Yerel mahkeme kararına karşı istinaf yoluna başvuran taraf vekillerinin istinaf istemlerinin 6100 sayılı HMK’nın 353/1-b.1 maddesi uyarınca esastan reddine dair karar verilmiştir.
IV-TEMYİZ KANUN YOLUNA BAŞVURU VE NEDENLERİ:
Taraf vekilleri, dosya kapsamında müvekkillerine atfedilen kusur oranlarının fazla olduğunu belirterek, kararı temyiz etmişlerdir .
V-İLGİLİ HUKUK KURALLARI VE İNCELEME:
Davacı Kurum, 28.09.2014 tarihinde meydana gelen iş kazası nedeniyle kazalının hak sahiplerine bağlanan gelir ve yapılan tedavi masraflarından oluşan kurum zararının tahsilini talep etmiş olup; davanın yasal dayanağı 5510 sayılı Kanununun 21. ve 76 . maddeleridir.

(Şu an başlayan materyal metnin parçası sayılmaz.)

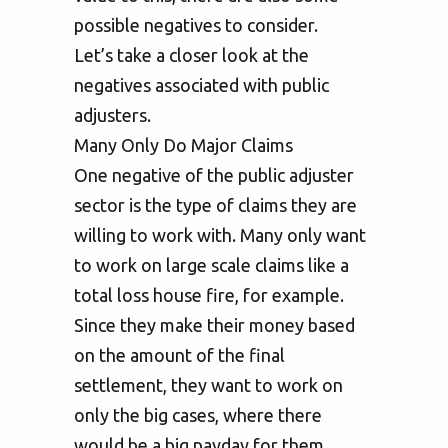
possible negatives to consider.
Let’s take a closer look at the
negatives associated with public
adjusters.
Many Only Do Major Claims
One negative of the public adjuster
sector is the type of claims they are
willing to work with. Many only want
to work on large scale claims like a
total loss house fire, for example.
Since they make their money based
on the amount of the final
settlement, they want to work on
only the big cases, where there
would be a big payday for them.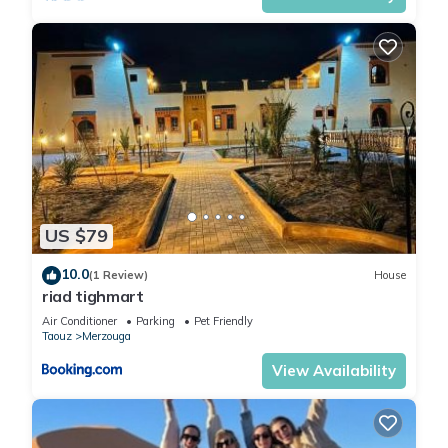
US $79
10.0
(1 Review)
House
riad tighmart
Air Conditioner
Parking
Pet Friendly
Taouz
Merzouga
View Availability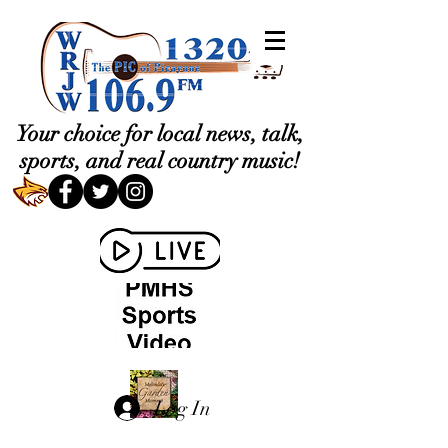
Your choice for local news, talk,
sports, and real country music!
Log In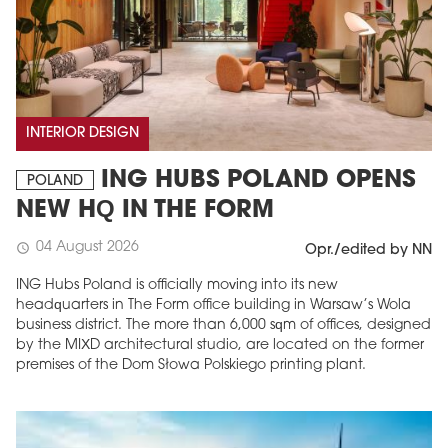
INTERIOR DESIGN
ING HUBS POLAND OPENS
POLAND
NEW HQ IN THE FORM
04 August 2026
schedule
Opr./edited by NN
ING Hubs Poland is officially moving into its new
headquarters in The Form office building in Warsaw’s Wola
business district. The more than 6,000 sqm of offices, designed
by the MIXD architectural studio, are located on the former
premises of the Dom Słowa Polskiego printing plant.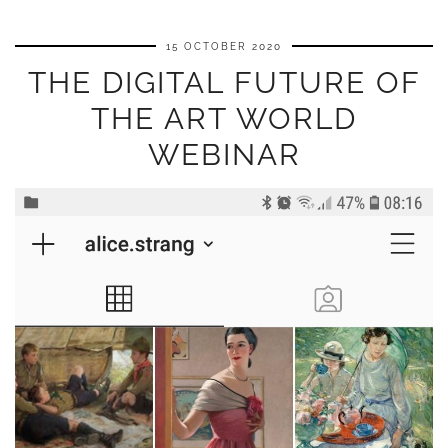
15 OCTOBER 2020
THE DIGITAL FUTURE OF
THE ART WORLD
WEBINAR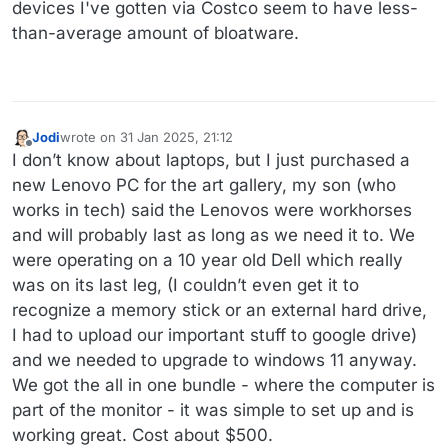
devices I've gotten via Costco seem to have less-
than-average amount of bloatware.
Jodi
wrote on
31 Jan 2025, 21:12
last edited by
Offline
I don’t know about laptops, but I just purchased a
new Lenovo PC for the art gallery, my son (who
works in tech) said the Lenovos were workhorses
and will probably last as long as we need it to. We
were operating on a 10 year old Dell which really
was on its last leg, (I couldn’t even get it to
recognize a memory stick or an external hard drive,
I had to upload our important stuff to google drive)
and we needed to upgrade to windows 11 anyway.
We got the all in one bundle - where the computer is
part of the monitor - it was simple to set up and is
working great. Cost about $500.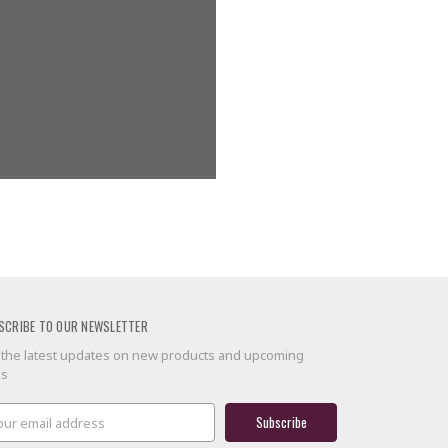
g addresses
ory
 list
SCRIBE TO OUR NEWSLETTER
 the latest updates on new products and upcoming
es
il
ress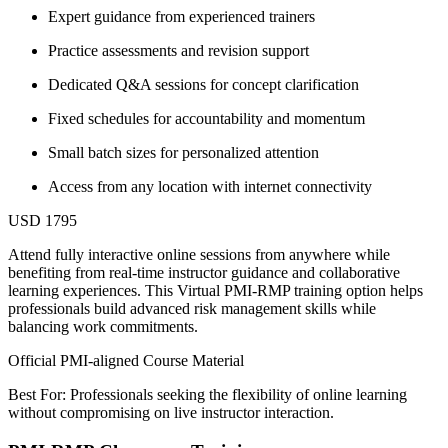
Expert guidance from experienced trainers
Practice assessments and revision support
Dedicated Q&A sessions for concept clarification
Fixed schedules for accountability and momentum
Small batch sizes for personalized attention
Access from any location with internet connectivity
USD 1795
Attend fully interactive online sessions from anywhere while
benefiting from real-time instructor guidance and collaborative
learning experiences. This Virtual PMI-RMP training option helps
professionals build advanced risk management skills while
balancing work commitments.
Official PMI-aligned Course Material
Best For: Professionals seeking the flexibility of online learning
without compromising on live instructor interaction.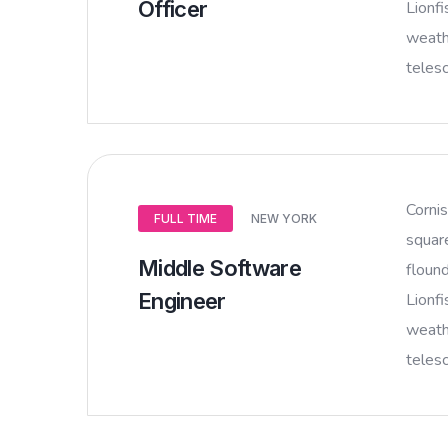
Officer
Lionfi
weathe
teles
Corni
FULL TIME
NEW YORK
squar
Middle Software
flound
Engineer
Lionfi
weathe
teles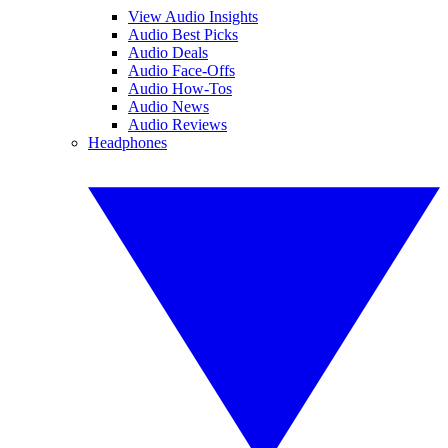
View Audio Insights
Audio Best Picks
Audio Deals
Audio Face-Offs
Audio How-Tos
Audio News
Audio Reviews
Headphones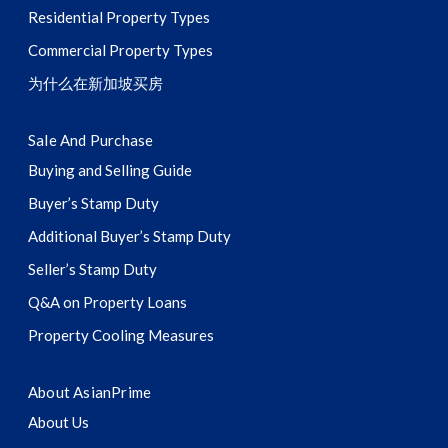
Residential Property Types
Commercial Property Types
为什么在新加坡买房
Sale And Purchase
Buying and Selling Guide
Buyer’s Stamp Duty
Additional Buyer’s Stamp Duty
Seller’s Stamp Duty
Q&A on Property Loans
Property Cooling Measures
About AsianPrime
About Us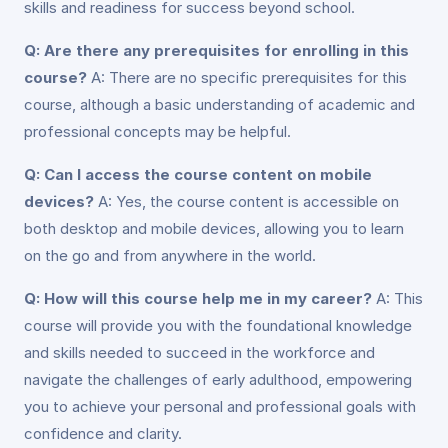
skills and readiness for success beyond school.
Q: Are there any prerequisites for enrolling in this
course?
A: There are no specific prerequisites for this
course, although a basic understanding of academic and
professional concepts may be helpful.
Q: Can I access the course content on mobile
devices?
A: Yes, the course content is accessible on
both desktop and mobile devices, allowing you to learn
on the go and from anywhere in the world.
Q: How will this course help me in my career?
A: This
course will provide you with the foundational knowledge
and skills needed to succeed in the workforce and
navigate the challenges of early adulthood, empowering
you to achieve your personal and professional goals with
confidence and clarity.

5510 sayılı Kanun’un “İş Kazası ve Meslek Hastalığı İle Hastalık Bakımından İşverenin ve Üçüncü Kişilerin Sorumluluğu” başlıklı 21. maddesine göre; İş kazası ve meslek hastalığı, işverenin kastı veya sigortalıların sağlığını koruma ve iş güvenliği mevzuatına aykırı bir hareketi sonucu meydana gelmişse, Kurumca sigortalıya veya hak sahiplerine bu Kanun gereğince yapılan veya ileride yapılması gereken ödemeler ile bağlanan gelirin başladığı tarihteki ilk peşin sermaye değeri toplamı, sigortalı veya hak sahiplerinin işverenden isteyebilecekleri tutarlarla sınırlı olmak üzere, Kurumca işverene ödettirilir. Anılan madde ile işveren davalının, Kurumun rücu alacağından sorumluluğu ancak kusurunun varlığı halinde mümkündür.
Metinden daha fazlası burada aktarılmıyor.